Who Corrupted Afghanistan?
Paterson Chair in International Affairs at the Norman Paterson School of International Affairs
When the New York Timesreported that the U.S. Central Intelligence Agency gave Hamid Karzai and other Afghans big bags of cash, I immediately thought of the classic line from Casablanca: “I’m shocked, shocked to find that gambling is going on in here.” That, and an experience I had in Kandahar in December 2007. As part of a group of academics, so-called ‘opinion leaders’, I participated in a series of briefings and conversations in Brussels, Kabul, and Kandahar. During one of these meeting, I suggested to a CIDA representative that since there was so much corruption in Afghanistan, perhaps it would be best to identify the forms that were most objectionable to the populace and try to deal with those while tolerating the rest. The basic idea was that fighting all corruption would be difficult at best and counterproductive at worst. The CIDA rep would not admit that one could tolerate any corruption at all. Now that the Afghanistan mission is in its final stages, at least for the international community, perhaps it is time to ponder who was right, cynical Steve or the pure CIDA representative?

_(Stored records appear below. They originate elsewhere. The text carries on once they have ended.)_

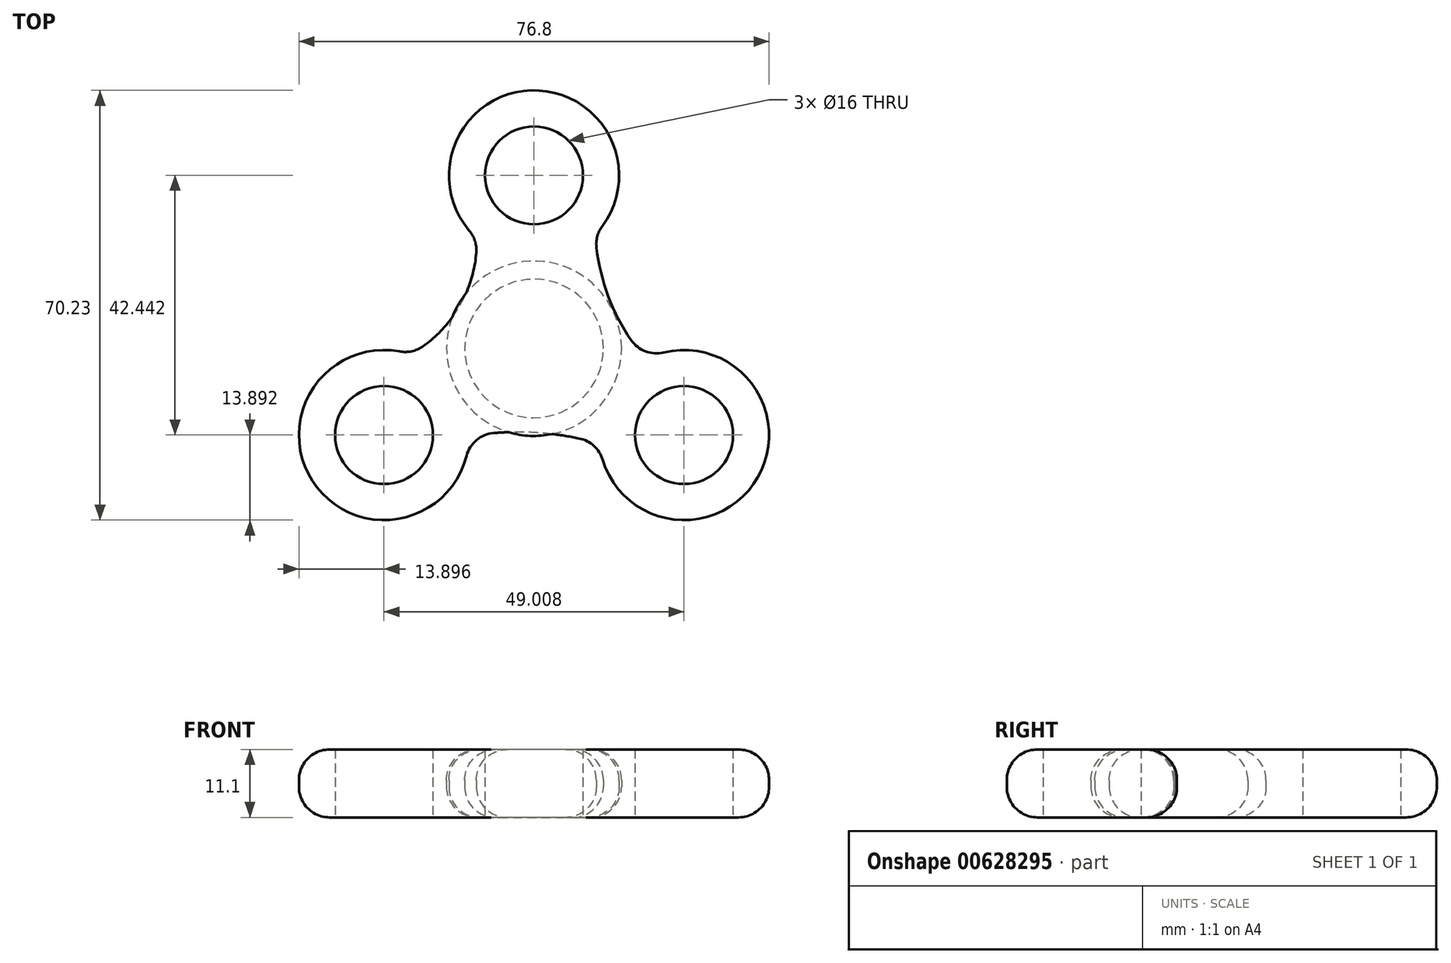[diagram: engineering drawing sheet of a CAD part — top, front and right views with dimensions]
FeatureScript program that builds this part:
annotation { "Feature Type Name" : "Feature", "Feature Type Description" : "" }
export const myFeature = defineFeature(function(context is Context, id is Id, definition is map)
    precondition{}
    {
        {
            var Q0;
            Q0=qCreatedBy(makeId("Top.planeOp"),FACE);
            var sketch = newSketch(context, id + "F0", { "sketchPlane" : qUnion([Q0])});
            skCircle(sketch, "E0", {"center": v(0, 0) * mm, "radius": 11.32 * mm});
            skSolve(sketch);
        }
        {
            var Q0;
            Q0=qCreatedBy(makeId("Top.planeOp"),FACE);
            var sketch = newSketch(context, id + "F1", { "sketchPlane" : qUnion([Q0])});
            skCircle(sketch, "E1", {"center": v(0, 0) * mm, "radius": 14.3 * mm});
            skSolve(sketch);
        }
        {
            var Q0;
            Q0=qCreatedBy(makeId("Top.planeOp"),FACE);
            var sketch = newSketch(context, id + "F2", { "sketchPlane" : qUnion([Q0])});
            skCircle(sketch, "E2", {"center": v(0, 28.3) * mm, "radius": 10.81 * mm});
            skCircle(sketch, "E3", {"center": v(0, 28.3) * mm, "radius": 13.9 * mm});
            skCircle(sketch, "E4.1.0", {"center": v(-24.5, -14.15) * mm, "radius": 13.9 * mm});
            skCircle(sketch, "E4.1.1", {"center": v(-24.5, -14.15) * mm, "radius": 10.81 * mm});
            skCircle(sketch, "E4.2.0", {"center": v(24.5, -14.15) * mm, "radius": 13.9 * mm});
            skCircle(sketch, "E4.2.1", {"center": v(24.5, -14.15) * mm, "radius": 10.81 * mm});
            skPoint(sketch, "E4.center", {"position": v(0, 0) * mm});
            skArc(sketch, "E5", {"start": v(-20.19, -0.94) * mm, "mid": v(-12.11, 7.02) * mm, "end": v(-9.36, 18.02) * mm});
            skArc(sketch, "E6", {"start": v(10, 18.65) * mm, "mid": v(12.43, 7.77) * mm, "end": v(18.27, -1.73) * mm});
            skArc(sketch, "E7", {"start": v(10.68, -15.52) * mm, "mid": v(0.1, -13.74) * mm, "end": v(-10.6, -14.3) * mm});
            skSolve(sketch);
        }
        {
            var Q0;
            Q0=makeQuery(id+"F1.imprint","IMPRINT",FACE,{"disambiguationData":[TD([[makeQuery(id+"F1.imprint","IMPRINT",EDGE,{"derivedFrom":sQuery(id+"F1.wireOp",EDGE,"E1")}),1.0]])]});
            var Q1;
            Q1=makeQuery(id+"F0.imprint","IMPRINT",FACE,{"disambiguationData":[TD([[makeQuery(id+"F0.imprint","IMPRINT",EDGE,{"derivedFrom":sQuery(id+"F0.wireOp",EDGE,"E0")}),1.0]])]});
            var Q2;
            Q2=makeQuery(id+"F2.imprint","IMPRINT",FACE,{"disambiguationData":[TD([[makeQuery(id+"F2.imprint","IMPRINT",EDGE,{"derivedFrom":sQuery(id+"F2.wireOp",EDGE,"E2")}),1.0]])]});
            var Q3;
            Q3=makeQuery(id+"F2.imprint","IMPRINT",FACE,{"disambiguationData":[TD([[makeQuery(id+"F2.imprint","IMPRINT",EDGE,{"derivedFrom":sQuery(id+"F2.wireOp",EDGE,"E4.1.1")}),1.0]])]});
            var Q4;
            Q4=makeQuery(id+"F2.imprint","IMPRINT",FACE,{"disambiguationData":[TD([[makeQuery(id+"F2.imprint","IMPRINT",EDGE,{"derivedFrom":sQuery(id+"F2.wireOp",EDGE,"E4.2.1")}),1.0]])]});
            var Q5;
            Q5=makeQuery(id+"F2.imprint","IMPRINT",FACE,{"disambiguationData":[TD([[makeQuery(id+"F2.imprint","IMPRINT",EDGE,{"derivedFrom":sQuery(id+"F2.wireOp",EDGE,"E2")}),-1.0]])]});
            var Q6;
            Q6=makeQuery(id+"F2.imprint","IMPRINT",FACE,{"disambiguationData":[TD([[makeQuery(id+"F2.imprint","IMPRINT",EDGE,{"derivedFrom":sQuery(id+"F2.wireOp",EDGE,"E4.1.1")}),-1.0]])]});
            var Q7;
            Q7=makeQuery(id+"F2.imprint","IMPRINT",FACE,{"disambiguationData":[TD([[makeQuery(id+"F2.imprint","IMPRINT",EDGE,{"derivedFrom":sQuery(id+"F2.wireOp",EDGE,"E4.2.1")}),-1.0]])]});
            var Q8;
            {var subQ0=sQuery(id+"F2.wireOp",EDGE,"E5");Q8=makeQuery(id+"F2.imprint","IMPRINT",FACE,{"disambiguationData":[TD([[makeQuery(id+"F2.imprint","IMPRINT",EDGE,{"derivedFrom":subQ0}),-1.0]])]});}
            extrude(context, id + "F3", {"entities" : qUnion([Q0, Q1, Q2, Q3, Q4, Q5, Q6, Q7, Q8]), "depth" : 11.1 * mm, "offsetDistance" : 25 * mm});
        }
        {
            var Q0;
            Q0=makeQuery(id+"F3.opExtrude","SWEPT_EDGE",EDGE,{"disambiguationData":[OSD([sQuery(id+"F2.wireOp",EDGE,"E3"),sQuery(id+"F2.wireOp",EDGE,"E5")])]});
            var Q1;
            Q1=makeQuery(id+"F3.opExtrude","SWEPT_EDGE",EDGE,{"disambiguationData":[OSD([sQuery(id+"F2.wireOp",EDGE,"E3"),sQuery(id+"F2.wireOp",EDGE,"E6")])]});
            var Q2;
            Q2=makeQuery(id+"F3.opExtrude","CAP_EDGE",EDGE,{"disambiguationData":[OSD([sQuery(id+"F2.wireOp",EDGE,"E5")])],"isStart":true});
            var Q3;
            Q3=makeQuery(id+"F3.opExtrude","CAP_EDGE",EDGE,{"disambiguationData":[OSD([sQuery(id+"F2.wireOp",EDGE,"E6")])],"isStart":true});
            var Q4;
            Q4=makeQuery(id+"F3.opExtrude","CAP_FACE",FACE,{"disambiguationData":[OSD([sQuery(id+"F1.wireOp",EDGE,"E1")])],"isStart":false});
            var Q5;
            Q5=makeQuery(id+"F3.opExtrude","SWEPT_FACE",FACE,{"disambiguationData":[OSD([sQuery(id+"F1.wireOp",EDGE,"E1")])]});
            var Q6;
            Q6=makeQuery(id+"F3.opExtrude","CAP_EDGE",EDGE,{"disambiguationData":[OSD([sQuery(id+"F1.wireOp",EDGE,"E1")])],"isStart":false});
            var Q7;
            Q7=makeQuery(id+"F3.opExtrude","CAP_EDGE",EDGE,{"disambiguationData":[OSD([sQuery(id+"F2.wireOp",EDGE,"E4.2.0")])],"isStart":false});
            var Q8;
            Q8=makeQuery(id+"F3.opExtrude","CAP_EDGE",EDGE,{"disambiguationData":[OSD([sQuery(id+"F2.wireOp",EDGE,"E4.2.0")])],"isStart":true});
            var Q9;
            Q9=makeQuery(id+"F3.opExtrude","CAP_EDGE",EDGE,{"disambiguationData":[OSD([sQuery(id+"F2.wireOp",EDGE,"E4.1.0")])],"isStart":false});
            var Q10;
            Q10=makeQuery(id+"F3.opExtrude","SWEPT_FACE",FACE,{"disambiguationData":[OSD([sQuery(id+"F2.wireOp",EDGE,"E3")])]});
            var Q11;
            Q11=makeQuery(id+"F3.opExtrude","CAP_FACE",FACE,{"disambiguationData":[OSD([sQuery(id+"F2.wireOp",EDGE,"E3"),sQuery(id+"F2.wireOp",EDGE,"E4.1.0"),sQuery(id+"F2.wireOp",EDGE,"E4.2.0"),sQuery(id+"F2.wireOp",EDGE,"E5"),sQuery(id+"F2.wireOp",EDGE,"E6"),sQuery(id+"F2.wireOp",EDGE,"E7")])],"isStart":true});
            var Q12;
            Q12=makeQuery(id+"F3.opExtrude","CAP_FACE",FACE,{"disambiguationData":[OSD([sQuery(id+"F2.wireOp",EDGE,"E3"),sQuery(id+"F2.wireOp",EDGE,"E4.1.0"),sQuery(id+"F2.wireOp",EDGE,"E4.2.0"),sQuery(id+"F2.wireOp",EDGE,"E5"),sQuery(id+"F2.wireOp",EDGE,"E6"),sQuery(id+"F2.wireOp",EDGE,"E7")])],"isStart":false});
            var Q13;
            Q13=makeQuery(id+"F3.opExtrude","SWEPT_FACE",FACE,{"disambiguationData":[OSD([sQuery(id+"F2.wireOp",EDGE,"E4.1.0")])]});
            var Q14;
            Q14=makeQuery(id+"F3.opExtrude","CAP_EDGE",EDGE,{"disambiguationData":[OSD([sQuery(id+"F2.wireOp",EDGE,"E3")])],"isStart":true});
            var Q15;
            Q15=makeQuery(id+"F3.opExtrude","SWEPT_FACE",FACE,{"disambiguationData":[OSD([sQuery(id+"F2.wireOp",EDGE,"E4.2.0")])]});
            var Q16;
            Q16=makeQuery(id+"F3.opExtrude","CAP_EDGE",EDGE,{"disambiguationData":[OSD([sQuery(id+"F2.wireOp",EDGE,"E3")])],"isStart":false});
            var Q17;
            Q17=makeQuery(id+"F3.opExtrude","SWEPT_FACE",FACE,{"disambiguationData":[OSD([sQuery(id+"F2.wireOp",EDGE,"E6")])]});
            var Q18;
            Q18=makeQuery(id+"F3.opExtrude","CAP_EDGE",EDGE,{"disambiguationData":[OSD([sQuery(id+"F2.wireOp",EDGE,"E5")])],"isStart":false});
            var Q19;
            Q19=makeQuery(id+"F3.opExtrude","CAP_EDGE",EDGE,{"disambiguationData":[OSD([sQuery(id+"F2.wireOp",EDGE,"E6")])],"isStart":false});
            var Q20;
            Q20=makeQuery(id+"F3.opExtrude","CAP_EDGE",EDGE,{"disambiguationData":[OSD([sQuery(id+"F2.wireOp",EDGE,"E7")])],"isStart":false});
            var Q21;
            Q21=makeQuery(id+"F3.opExtrude","SWEPT_FACE",FACE,{"disambiguationData":[OSD([sQuery(id+"F0.wireOp",EDGE,"E0")])]});
            var Q22;
            Q22=makeQuery(id+"F3.opExtrude","CAP_EDGE",EDGE,{"disambiguationData":[OSD([sQuery(id+"F0.wireOp",EDGE,"E0")])],"isStart":false});
            var Q23;
            Q23=makeQuery(id+"F3.opExtrude","CAP_FACE",FACE,{"disambiguationData":[OSD([sQuery(id+"F0.wireOp",EDGE,"E0")])],"isStart":false});
            var Q24;
            Q24=makeQuery(id+"F3.opExtrude","CAP_FACE",FACE,{"disambiguationData":[OSD([sQuery(id+"F1.wireOp",EDGE,"E1")])],"isStart":true});
            var Q25;
            Q25=makeQuery(id+"F3.opExtrude","CAP_EDGE",EDGE,{"disambiguationData":[OSD([sQuery(id+"F1.wireOp",EDGE,"E1")])],"isStart":true});
            var Q26;
            Q26=makeQuery(id+"F3.opExtrude","SWEPT_FACE",FACE,{"disambiguationData":[OSD([sQuery(id+"F2.wireOp",EDGE,"E7")])]});
            var Q27;
            Q27=makeQuery(id+"F3.opExtrude","SWEPT_EDGE",EDGE,{"disambiguationData":[OSD([sQuery(id+"F2.wireOp",EDGE,"E4.1.0"),sQuery(id+"F2.wireOp",EDGE,"E5")])]});
            var Q28;
            Q28=makeQuery(id+"F3.opExtrude","SWEPT_EDGE",EDGE,{"disambiguationData":[OSD([sQuery(id+"F2.wireOp",EDGE,"E4.2.0"),sQuery(id+"F2.wireOp",EDGE,"E6")])]});
            var Q29;
            Q29=makeQuery(id+"F3.opExtrude","SWEPT_EDGE",EDGE,{"disambiguationData":[OSD([sQuery(id+"F2.wireOp",EDGE,"E4.2.0"),sQuery(id+"F2.wireOp",EDGE,"E7")])]});
            var Q30;
            Q30=makeQuery(id+"F3.opExtrude","SWEPT_FACE",FACE,{"disambiguationData":[OSD([sQuery(id+"F2.wireOp",EDGE,"E5")])]});
            var Q31;
            Q31=makeQuery(id+"F3.opExtrude","CAP_EDGE",EDGE,{"disambiguationData":[OSD([sQuery(id+"F2.wireOp",EDGE,"E4.1.0")])],"isStart":true});
            var Q32;
            Q32=makeQuery(id+"F3.opExtrude","CAP_EDGE",EDGE,{"disambiguationData":[OSD([sQuery(id+"F0.wireOp",EDGE,"E0")])],"isStart":true});
            var Q33;
            Q33=makeQuery(id+"F3.opExtrude","CAP_FACE",FACE,{"disambiguationData":[OSD([sQuery(id+"F0.wireOp",EDGE,"E0")])],"isStart":true});
            var Q34;
            Q34=makeQuery(id+"F3.opExtrude","SWEPT_EDGE",EDGE,{"disambiguationData":[OSD([sQuery(id+"F2.wireOp",EDGE,"E4.1.0"),sQuery(id+"F2.wireOp",EDGE,"E7")])]});
            var Q35;
            Q35=makeQuery(id+"F3.opExtrude","CAP_EDGE",EDGE,{"disambiguationData":[OSD([sQuery(id+"F2.wireOp",EDGE,"E7")])],"isStart":true});
            fillet(context, id + "F4", {"entities" : qUnion([Q0, Q1, Q2, Q3, Q4, Q5, Q6, Q7, Q8, Q9, Q10, Q11, Q12, Q13, Q14, Q15, Q16, Q17, Q18, Q19, Q20, Q21, Q22, Q23, Q24, Q25, Q26, Q27, Q28, Q29, Q30, Q31, Q32, Q33, Q34, Q35]), "radius" : 5 * mm, "tangentPropagation" : true, "allowEdgeOverflow" : false});
        }
        {
            var Q0;
            Q0=sQuery(id+"F2.wireOp",VERTEX,"E4.2.0.center");
            var Q1;
            Q1=sQuery(id+"F2.wireOp",VERTEX,"E2.center");
            var Q2;
            Q2=sQuery(id+"F2.wireOp",VERTEX,"E4.1.1.center");
            var Q3;
            Q3=makeQuery(id+"F3.opExtrude","SWEPT_BODY",BODY,{"disambiguationData":[OSD([sQuery(id+"F2.wireOp",EDGE,"E3"),sQuery(id+"F2.wireOp",EDGE,"E4.1.0"),sQuery(id+"F2.wireOp",EDGE,"E4.2.0"),sQuery(id+"F2.wireOp",EDGE,"E5"),sQuery(id+"F2.wireOp",EDGE,"E6"),sQuery(id+"F2.wireOp",EDGE,"E7")])]});
            hole(context, id + "F5", {"style" : HoleStyle.SIMPLE, "endStyle" : HoleEndStyle.THROUGH, "oppositeDirection" : true, "holeDiameter" : 16 * mm, "majorDiameter" : 5 * mm, "isTappedThrough" : true, "tappedDepth" : 12 * mm, "tapClearance" : 3, "locations" : qUnion([Q0, Q1, Q2]), "scope" : qUnion([Q3])});
        }
    });
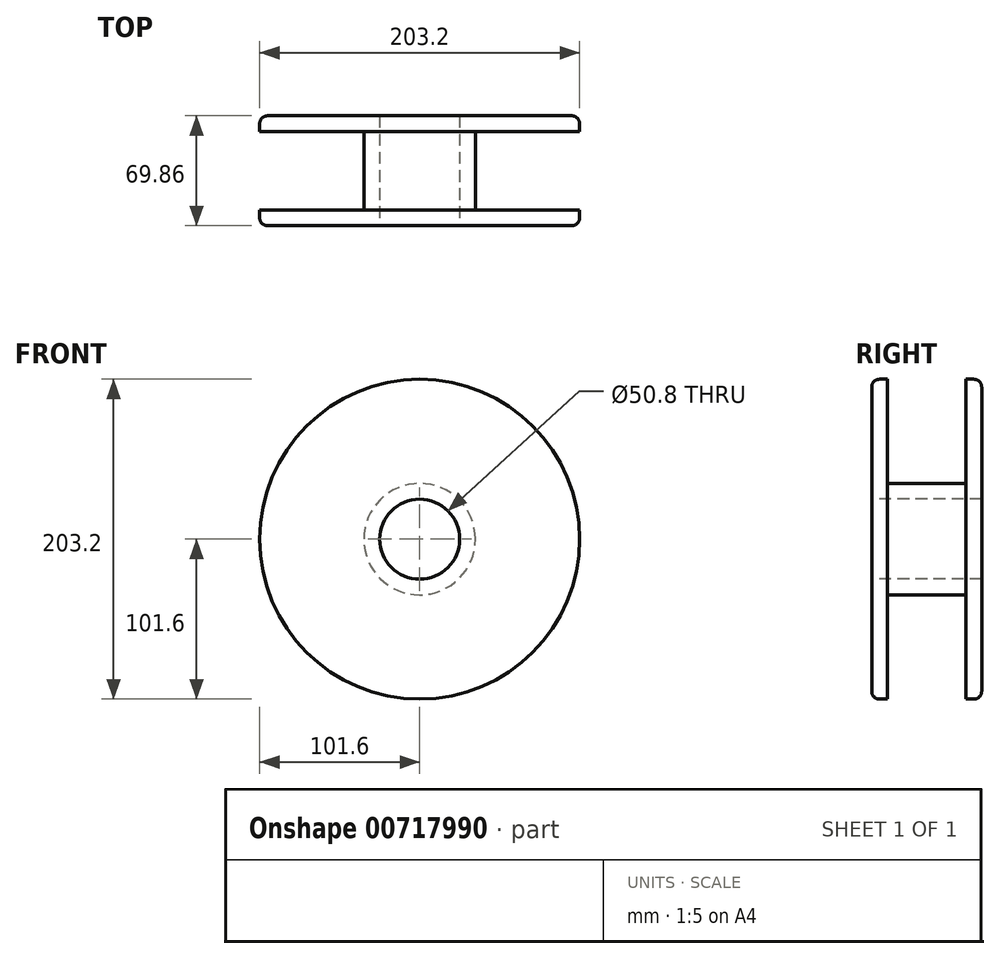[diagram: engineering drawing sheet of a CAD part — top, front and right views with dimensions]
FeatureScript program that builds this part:
annotation { "Feature Type Name" : "Feature", "Feature Type Description" : "" }
export const myFeature = defineFeature(function(context is Context, id is Id, definition is map)
    precondition{}
    {
        {
            var Q0;
            Q0=qCreatedBy(makeId("Top.planeOp"),FACE);
            var sketch = newSketch(context, id + "F0", { "sketchPlane" : qUnion([Q0])});
            skLineSegment(sketch, "E0", {"start": v(0, 0) * mm, "end": v(0, -34.93) * mm});
            skLineSegment(sketch, "E1", {"start": v(0, 0) * mm, "end": v(0, 34.93) * mm});
            skLineSegment(sketch, "E2", {"start": v(0, 34.93) * mm, "end": v(25.4, 34.93) * mm});
            skLineSegment(sketch, "E3", {"start": v(25.4, 34.93) * mm, "end": v(25.4, -34.93) * mm});
            skLineSegment(sketch, "E4", {"start": v(25.4, -34.93) * mm, "end": v(0, -34.93) * mm});
            skLineSegment(sketch, "E5.bottom", {"start": v(25.4, 34.93) * mm, "end": v(101.6, 34.93) * mm});
            skLineSegment(sketch, "E5.top", {"start": v(25.4, 24.93) * mm, "end": v(101.6, 24.93) * mm});
            skLineSegment(sketch, "E5.left", {"start": v(25.4, 34.93) * mm, "end": v(25.4, 24.93) * mm});
            skLineSegment(sketch, "E5.right", {"start": v(101.6, 34.93) * mm, "end": v(101.6, 24.93) * mm});
            skLineSegment(sketch, "E6.bottom", {"start": v(25.4, -34.93) * mm, "end": v(101.6, -34.93) * mm});
            skLineSegment(sketch, "E6.top", {"start": v(25.4, -24.92) * mm, "end": v(101.6, -24.92) * mm});
            skLineSegment(sketch, "E6.left", {"start": v(25.4, -34.93) * mm, "end": v(25.4, -24.92) * mm});
            skLineSegment(sketch, "E6.right", {"start": v(101.6, -34.93) * mm, "end": v(101.6, -24.92) * mm});
            skLineSegment(sketch, "E7", {"start": v(25.4, -24.92) * mm, "end": v(35.4, -24.92) * mm});
            skLineSegment(sketch, "E8", {"start": v(25.4, -24.92) * mm, "end": v(25.4, -14.92) * mm});
            skLineSegment(sketch, "E9", {"start": v(25.4, 24.93) * mm, "end": v(25.4, 14.93) * mm});
            skLineSegment(sketch, "E10", {"start": v(25.4, 24.93) * mm, "end": v(35.4, 24.93) * mm});
            skLineSegment(sketch, "E11", {"start": v(35.4, 24.93) * mm, "end": v(35.4, -24.92) * mm});
            skLineSegment(sketch, "E12", {"start": v(35.4, -24.92) * mm, "end": v(45.4, -24.92) * mm});
            skLineSegment(sketch, "E13", {"start": v(35.4, 24.93) * mm, "end": v(45.4, 24.93) * mm});
            skArc(sketch, "E14", {"start": v(45.4, 24.93) * mm, "mid": v(38.33, 22) * mm, "end": v(35.4, 14.93) * mm});
            skArc(sketch, "E15", {"start": v(35.4, -14.92) * mm, "mid": v(38.33, -22) * mm, "end": v(45.4, -24.92) * mm});
            skSolve(sketch);
        }
        {
            var Q0;
            Q0=makeQuery(id+"F0.imprint","IMPRINT",FACE,{"disambiguationData":[TD([[makeQuery(id+"F0.imprint","IMPRINT",EDGE,{"derivedFrom":sQuery(id+"F0.wireOp",EDGE,"E3")}),1.0]])]});
            var Q1;
            {var subQ0=sQuery(id+"F0.wireOp",EDGE,"E13");Q1=makeQuery(id+"F0.imprint","IMPRINT",FACE,{"disambiguationData":[TD([[makeQuery(id+"F0.imprint","IMPRINT",EDGE,{"derivedFrom":subQ0}),-1.0]])]});}
            var Q2;
            Q2=makeQuery(id+"F0.imprint","IMPRINT",FACE,{"disambiguationData":[TD([[makeQuery(id+"F0.imprint","IMPRINT",EDGE,{"derivedFrom":sQuery(id+"F0.wireOp",EDGE,"E5.bottom")}),-1.0]])]});
            var Q3;
            Q3=makeQuery(id+"F0.imprint","IMPRINT",FACE,{"disambiguationData":[TD([[makeQuery(id+"F0.imprint","IMPRINT",EDGE,{"derivedFrom":sQuery(id+"F0.wireOp",EDGE,"E6.bottom")}),1.0]])]});
            var Q4;
            {var subQ0=sQuery(id+"F0.wireOp",EDGE,"E12");Q4=makeQuery(id+"F0.imprint","IMPRINT",FACE,{"disambiguationData":[TD([[makeQuery(id+"F0.imprint","IMPRINT",EDGE,{"derivedFrom":subQ0}),1.0]])]});}
            var Q5;
            Q5=sQuery(id+"F0.wireOp",EDGE,"E1");
            revolve(context, id + "F1", {"surfaceOperationType" : NewSurfaceOperationType.NEW, "entities" : qUnion([Q0, Q1, Q2, Q3, Q4]), "axis" : qUnion([Q5]), "revolveType" : RevolveType.FULL});
        }
        {
            var Q0;
            Q0=makeQuery(id+"F1.opRevolve","SWEPT_EDGE",EDGE,{"disambiguationData":[OSD([sQuery(id+"F0.wireOp",EDGE,"E5.bottom"),sQuery(id+"F0.wireOp",EDGE,"E5.right")])]});
            var Q1;
            Q1=makeQuery(id+"F1.opRevolve","SWEPT_EDGE",EDGE,{"disambiguationData":[OSD([sQuery(id+"F0.wireOp",EDGE,"E6.bottom"),sQuery(id+"F0.wireOp",EDGE,"E6.right")])]});
            fillet(context, id + "F2", {"entities" : qUnion([Q0, Q1]), "radius" : 5 * mm, "tangentPropagation" : true, "allowEdgeOverflow" : false});
        }
    });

It is certainly the case that the influx of money during and after the overthrow of the Taliban fostered a corrupting environment. That’s why one American official quoted in the Times story called the U.S. “the biggest source of corruption in Afghanistan.” Sure. The U.S. bought the support of warlords to help overthrow the Taliban. Yes, they could have chosen to invade the country with far more troops so that they wouldn’t have had to rely on the warlords. Then, they wouldn’t have had to dish out bags of cash to Karzai to keep those warlords on his side. But that’s not what happened.
However, we are kidding ourselves if we ignore the realities of Afghanistan pre 9/11. Whatever the country was before 1979, resisting the Soviets and the civil war afterwards empowered those who could smuggle arms and other resources. This happens in most, if not all, civil wars.1 These empowered individuals, a.k.a. warlords, became political realities that one can’t easily ignore, as they force individuals and groups to provide kickbacks, “taxes” at checkpoints, and other forms of tribute. One source of initial support for the Taliban was popular frustration with “rents” these warlords were extracting from the populace. And once you get rid of the Taliban, you then have to deal with the “human terrain” as it exists.
On top of that, the challenge of poppies was going to exist whether or not the U.S. dumped big bags of cash in Afghanistan. Illicit drugs will corrupt any political system, especially one as fragile and decentralized as the Afghan one. Eradication was not a good option as it would antagonize farmers. So, there was plenty of money flowing through the country to corrupt the police and the politicians.
And, as the Times article documents quite clearly, the U.S. was not the only game in town. Iran was also trying to buy or rent influence in Afghanistan. Given the rivalry between India and Pakistan for influence in the country, it is a bit surprising that these countries were not mentioned in the article too, but surely they too are providing money to those who are their (temporary) allies.
Still, the classic question is this: you cannot buy allies, but can you rent them? The answer, in the case of Hamid Karzai, is… sort of. The U.S. got in Karzai what the international community needed – a Pashtun who had influence in the South but was acceptable to the non-Pashtuns in the rest of the country. The bags of cash certainly enhanced Karzai’s appeal to the warlords outside of the South. But you get what you pay for – in this case a tainted individual who relies on bags of cash to gain support rather than developing good governance. Unless the U.S. and its allies had extended great effort to weaken/supplant the warlords back in 2002-2005, whoever presided over the Afghan government was going to have to deal with them. Karzai and the U.S. certainly could have been more judicious and tried to put some strings on the bags of cash so that the recipients governed better, would appear to be less rapacious, and perhaps concentrate their rent-seeking on those forms of corruption the people minded less.
Indeed, what is truly frustrating about this account is not so much that there were big bags of cash paying people off, but that the inflow of dollars did not satiate the key actors who still sought to extract money from everyone else in the system. Despite the millions and billions of dollars flowing into and out of Kabul, we still saw demands for kickbacks for contracts at the local level, checkpoints on the roads, and pretty much every other way that the corrupt can demand money for their good will. Perhaps the American (and European and Canadian and Iranian and so on) flood of money helped foster a culture of corruption so that everyone expected a cut, but, again, that would be ignoring what preceded 2001.
The reality is that when outsiders intervene, they prefer to rent influence with money rather than to pay for it with blood. Even an American administration that wasn’t distracted by Iraq would have been unwilling to do what was required to change the big realities on the ground. Instead, the CIA and other agencies relied on methods that have worked and failed elsewhere. Which reminds me of one last thing: we tend to notice when the bags of cash do not work but fail to observe the cases where the CIA (or whoever) gets the influence that it seeks to rent.